Extracted records
::::
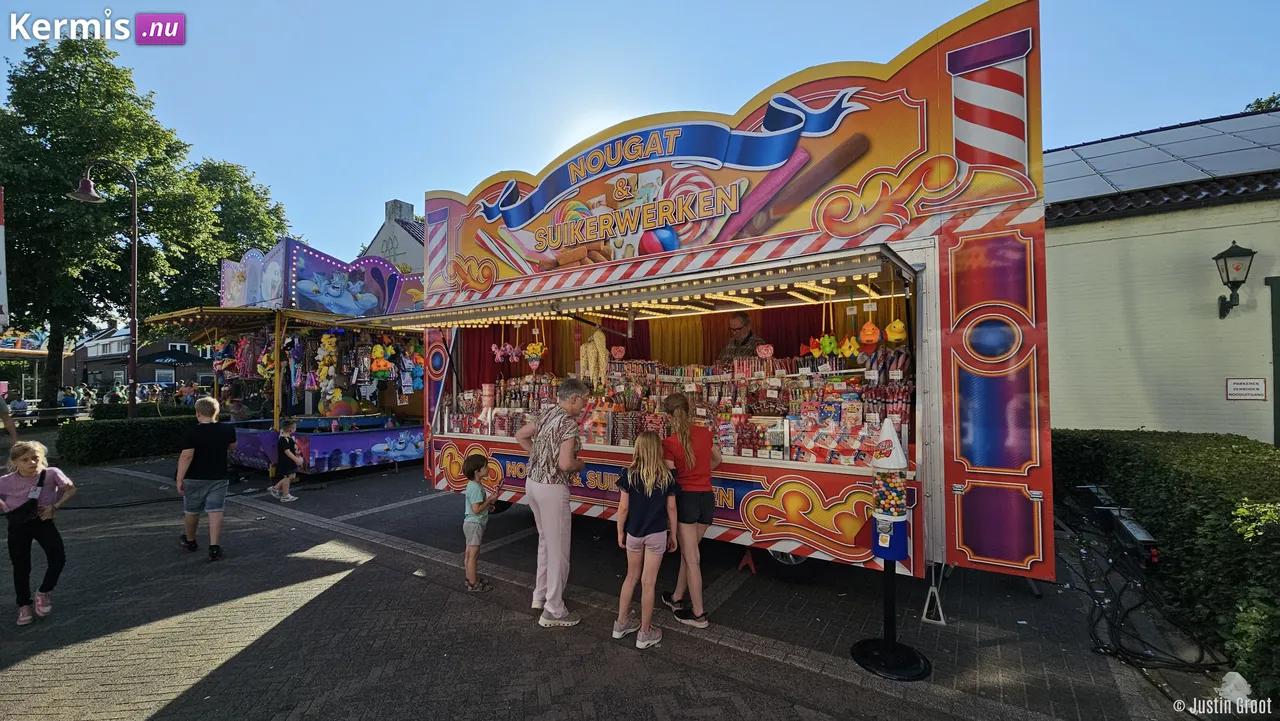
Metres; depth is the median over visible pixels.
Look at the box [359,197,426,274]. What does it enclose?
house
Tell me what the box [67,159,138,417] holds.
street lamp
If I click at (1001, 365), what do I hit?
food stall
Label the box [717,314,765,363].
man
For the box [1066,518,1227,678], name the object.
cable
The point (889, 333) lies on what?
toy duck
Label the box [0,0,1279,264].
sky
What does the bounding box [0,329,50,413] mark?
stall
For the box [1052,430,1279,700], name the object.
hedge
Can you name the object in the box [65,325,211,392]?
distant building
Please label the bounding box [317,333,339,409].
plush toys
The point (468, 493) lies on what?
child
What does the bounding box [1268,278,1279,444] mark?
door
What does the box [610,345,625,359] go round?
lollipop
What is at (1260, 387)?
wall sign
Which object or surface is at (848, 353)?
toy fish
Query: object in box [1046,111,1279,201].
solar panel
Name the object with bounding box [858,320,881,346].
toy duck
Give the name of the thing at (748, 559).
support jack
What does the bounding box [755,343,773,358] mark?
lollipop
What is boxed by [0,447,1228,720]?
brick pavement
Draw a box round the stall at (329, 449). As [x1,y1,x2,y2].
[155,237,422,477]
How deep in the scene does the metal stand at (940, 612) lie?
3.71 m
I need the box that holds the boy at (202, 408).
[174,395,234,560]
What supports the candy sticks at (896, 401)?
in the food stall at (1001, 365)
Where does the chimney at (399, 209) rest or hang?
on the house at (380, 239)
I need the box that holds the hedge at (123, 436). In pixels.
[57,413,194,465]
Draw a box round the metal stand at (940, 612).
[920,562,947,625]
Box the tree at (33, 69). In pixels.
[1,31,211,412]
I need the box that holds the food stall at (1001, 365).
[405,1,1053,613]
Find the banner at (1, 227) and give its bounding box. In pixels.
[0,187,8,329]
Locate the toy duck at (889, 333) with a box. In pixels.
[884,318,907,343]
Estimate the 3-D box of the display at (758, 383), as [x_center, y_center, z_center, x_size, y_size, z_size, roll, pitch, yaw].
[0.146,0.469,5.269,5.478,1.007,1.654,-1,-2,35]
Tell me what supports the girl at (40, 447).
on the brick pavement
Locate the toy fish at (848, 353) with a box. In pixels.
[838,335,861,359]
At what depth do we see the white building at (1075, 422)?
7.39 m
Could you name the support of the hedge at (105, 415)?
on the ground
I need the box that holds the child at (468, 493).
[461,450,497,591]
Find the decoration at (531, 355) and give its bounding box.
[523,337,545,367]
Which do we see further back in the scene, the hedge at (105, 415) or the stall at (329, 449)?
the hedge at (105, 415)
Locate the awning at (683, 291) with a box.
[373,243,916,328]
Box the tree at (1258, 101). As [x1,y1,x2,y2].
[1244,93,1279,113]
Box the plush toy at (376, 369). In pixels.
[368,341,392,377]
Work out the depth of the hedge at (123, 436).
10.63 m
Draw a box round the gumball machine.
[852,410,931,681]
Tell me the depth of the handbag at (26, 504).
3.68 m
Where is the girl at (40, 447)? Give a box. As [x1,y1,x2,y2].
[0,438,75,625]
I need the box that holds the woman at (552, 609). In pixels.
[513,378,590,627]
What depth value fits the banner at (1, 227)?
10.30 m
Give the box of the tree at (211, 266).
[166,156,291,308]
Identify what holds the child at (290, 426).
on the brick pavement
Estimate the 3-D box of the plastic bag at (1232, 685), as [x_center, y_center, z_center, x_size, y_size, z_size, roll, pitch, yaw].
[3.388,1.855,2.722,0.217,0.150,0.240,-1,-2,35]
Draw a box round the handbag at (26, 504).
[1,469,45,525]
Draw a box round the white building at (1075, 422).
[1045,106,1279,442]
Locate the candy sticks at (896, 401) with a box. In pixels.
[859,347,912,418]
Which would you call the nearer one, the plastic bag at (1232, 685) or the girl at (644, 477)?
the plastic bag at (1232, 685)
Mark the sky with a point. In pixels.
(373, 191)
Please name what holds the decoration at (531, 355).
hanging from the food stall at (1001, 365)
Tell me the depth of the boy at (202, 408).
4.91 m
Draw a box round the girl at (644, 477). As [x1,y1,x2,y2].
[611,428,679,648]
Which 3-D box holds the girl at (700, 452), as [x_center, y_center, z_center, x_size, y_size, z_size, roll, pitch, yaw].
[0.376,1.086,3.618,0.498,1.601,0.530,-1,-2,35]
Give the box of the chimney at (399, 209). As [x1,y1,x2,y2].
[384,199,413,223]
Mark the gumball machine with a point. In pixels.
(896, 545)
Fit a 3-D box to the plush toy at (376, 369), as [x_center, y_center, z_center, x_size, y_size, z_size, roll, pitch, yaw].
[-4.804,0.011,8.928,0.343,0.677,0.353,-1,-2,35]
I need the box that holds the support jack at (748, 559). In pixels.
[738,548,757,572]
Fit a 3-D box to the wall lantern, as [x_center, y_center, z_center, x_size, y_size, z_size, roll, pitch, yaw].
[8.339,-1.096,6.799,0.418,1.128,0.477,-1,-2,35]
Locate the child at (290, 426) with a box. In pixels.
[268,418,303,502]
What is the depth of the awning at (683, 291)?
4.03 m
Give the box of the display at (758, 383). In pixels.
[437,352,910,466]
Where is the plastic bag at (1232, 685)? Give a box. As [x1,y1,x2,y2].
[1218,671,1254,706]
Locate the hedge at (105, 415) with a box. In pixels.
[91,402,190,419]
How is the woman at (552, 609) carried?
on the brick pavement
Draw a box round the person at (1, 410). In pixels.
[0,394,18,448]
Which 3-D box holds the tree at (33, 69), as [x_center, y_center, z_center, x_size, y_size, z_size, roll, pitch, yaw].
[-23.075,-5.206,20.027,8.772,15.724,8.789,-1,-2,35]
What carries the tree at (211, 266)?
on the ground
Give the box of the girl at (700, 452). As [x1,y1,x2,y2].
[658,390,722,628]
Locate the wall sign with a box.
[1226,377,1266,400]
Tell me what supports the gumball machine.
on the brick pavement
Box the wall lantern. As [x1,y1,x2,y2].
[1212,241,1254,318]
::::
Instructions for the task
Reproduce each entry exactly as written, but leave out the images.

Your response
Metres; depth is the median over visible pixels.
Look at the box [359,197,426,274]. What does it enclose?
house
Tell me what the box [67,159,138,417] holds.
street lamp
If I click at (1001, 365), what do I hit?
food stall
Label the box [717,314,765,363].
man
For the box [1066,518,1227,678], name the object.
cable
The point (889, 333) lies on what?
toy duck
Label the box [0,0,1279,264].
sky
What does the bounding box [0,329,50,413] mark?
stall
For the box [1052,430,1279,700], name the object.
hedge
Can you name the object in the box [65,325,211,392]?
distant building
Please label the bounding box [317,333,339,409].
plush toys
The point (468, 493) lies on what?
child
What does the bounding box [1268,278,1279,444] mark?
door
What does the box [610,345,625,359] go round?
lollipop
What is at (1260, 387)?
wall sign
Which object or surface is at (848, 353)?
toy fish
Query: object in box [1046,111,1279,201].
solar panel
Name the object with bounding box [858,320,881,346].
toy duck
Give the name of the thing at (748, 559).
support jack
What does the bounding box [755,343,773,358] mark?
lollipop
What is boxed by [0,447,1228,720]?
brick pavement
Draw a box round the stall at (329, 449). As [x1,y1,x2,y2].
[155,237,422,477]
How deep in the scene does the metal stand at (940, 612) lie?
3.71 m
I need the box that holds the boy at (202, 408).
[174,395,234,560]
What supports the candy sticks at (896, 401)?
in the food stall at (1001, 365)
Where does the chimney at (399, 209) rest or hang?
on the house at (380, 239)
I need the box that holds the hedge at (123, 436). In pixels.
[57,413,194,465]
Draw a box round the metal stand at (940, 612).
[920,562,947,625]
Box the tree at (33, 69). In pixels.
[1,31,211,412]
I need the box that holds the food stall at (1001, 365).
[405,1,1053,613]
Find the banner at (1, 227) and give its bounding box. In pixels.
[0,187,8,329]
Locate the toy duck at (889, 333) with a box. In pixels.
[884,318,907,343]
Estimate the 3-D box of the display at (758, 383), as [x_center, y_center, z_center, x_size, y_size, z_size, roll, pitch, yaw].
[0.146,0.469,5.269,5.478,1.007,1.654,-1,-2,35]
Tell me what supports the girl at (40, 447).
on the brick pavement
Locate the toy fish at (848, 353) with a box. In pixels.
[838,335,861,359]
At what depth do we see the white building at (1075, 422)?
7.39 m
Could you name the support of the hedge at (105, 415)?
on the ground
I need the box that holds the child at (468, 493).
[461,450,497,591]
Find the decoration at (531, 355) and give its bounding box.
[523,337,545,367]
Which do we see further back in the scene, the hedge at (105, 415) or the stall at (329, 449)?
the hedge at (105, 415)
Locate the awning at (683, 291) with a box.
[373,243,916,328]
Box the tree at (1258, 101). As [x1,y1,x2,y2].
[1244,93,1279,113]
Box the plush toy at (376, 369). In pixels.
[368,341,392,377]
Work out the depth of the hedge at (123, 436).
10.63 m
Draw a box round the gumball machine.
[852,410,931,681]
Tell me the depth of the handbag at (26, 504).
3.68 m
Where is the girl at (40, 447)? Give a box. As [x1,y1,x2,y2].
[0,438,75,625]
I need the box that holds the woman at (552, 609). In pixels.
[513,378,590,627]
What depth value fits the banner at (1, 227)?
10.30 m
Give the box of the tree at (211, 266).
[166,156,291,308]
Identify what holds the child at (290, 426).
on the brick pavement
Estimate the 3-D box of the plastic bag at (1232, 685), as [x_center, y_center, z_center, x_size, y_size, z_size, roll, pitch, yaw].
[3.388,1.855,2.722,0.217,0.150,0.240,-1,-2,35]
Draw a box round the handbag at (26, 504).
[1,469,45,525]
Draw a box round the white building at (1075, 422).
[1045,106,1279,442]
Locate the candy sticks at (896, 401) with a box. In pixels.
[859,347,912,418]
Which would you call the nearer one, the plastic bag at (1232, 685) or the girl at (644, 477)?
the plastic bag at (1232, 685)
Mark the sky with a point. In pixels.
(373, 191)
Please name what holds the decoration at (531, 355).
hanging from the food stall at (1001, 365)
Tell me the depth of the boy at (202, 408).
4.91 m
Draw a box round the girl at (644, 477). As [x1,y1,x2,y2].
[611,428,679,648]
Which 3-D box holds the girl at (700, 452), as [x_center, y_center, z_center, x_size, y_size, z_size, roll, pitch, yaw].
[0.376,1.086,3.618,0.498,1.601,0.530,-1,-2,35]
Give the box of the chimney at (399, 209). As [x1,y1,x2,y2].
[384,199,413,223]
Mark the gumball machine with a point. In pixels.
(896, 545)
Fit a 3-D box to the plush toy at (376, 369), as [x_center, y_center, z_center, x_size, y_size, z_size, roll, pitch, yaw].
[-4.804,0.011,8.928,0.343,0.677,0.353,-1,-2,35]
I need the box that holds the support jack at (748, 559). In pixels.
[738,548,757,572]
Fit a 3-D box to the wall lantern, as [x_center, y_center, z_center, x_size, y_size, z_size, roll, pitch, yaw].
[8.339,-1.096,6.799,0.418,1.128,0.477,-1,-2,35]
Locate the child at (290, 426) with a box. In pixels.
[268,418,303,502]
What is the depth of the awning at (683, 291)?
4.03 m
Give the box of the display at (758, 383). In pixels.
[437,352,910,466]
Where is the plastic bag at (1232, 685)? Give a box. As [x1,y1,x2,y2].
[1218,671,1254,706]
Locate the hedge at (105, 415) with a box. In pixels.
[91,402,190,419]
How is the woman at (552, 609) carried?
on the brick pavement
Draw a box round the person at (1, 410). In pixels.
[0,394,18,448]
Which 3-D box holds the tree at (33, 69), as [x_center, y_center, z_center, x_size, y_size, z_size, roll, pitch, yaw].
[-23.075,-5.206,20.027,8.772,15.724,8.789,-1,-2,35]
What carries the tree at (211, 266)?
on the ground
Give the box of the girl at (700, 452). As [x1,y1,x2,y2].
[658,390,722,628]
Locate the wall sign with a box.
[1226,377,1266,400]
Tell me what supports the gumball machine.
on the brick pavement
Box the wall lantern. As [x1,y1,x2,y2].
[1212,241,1254,318]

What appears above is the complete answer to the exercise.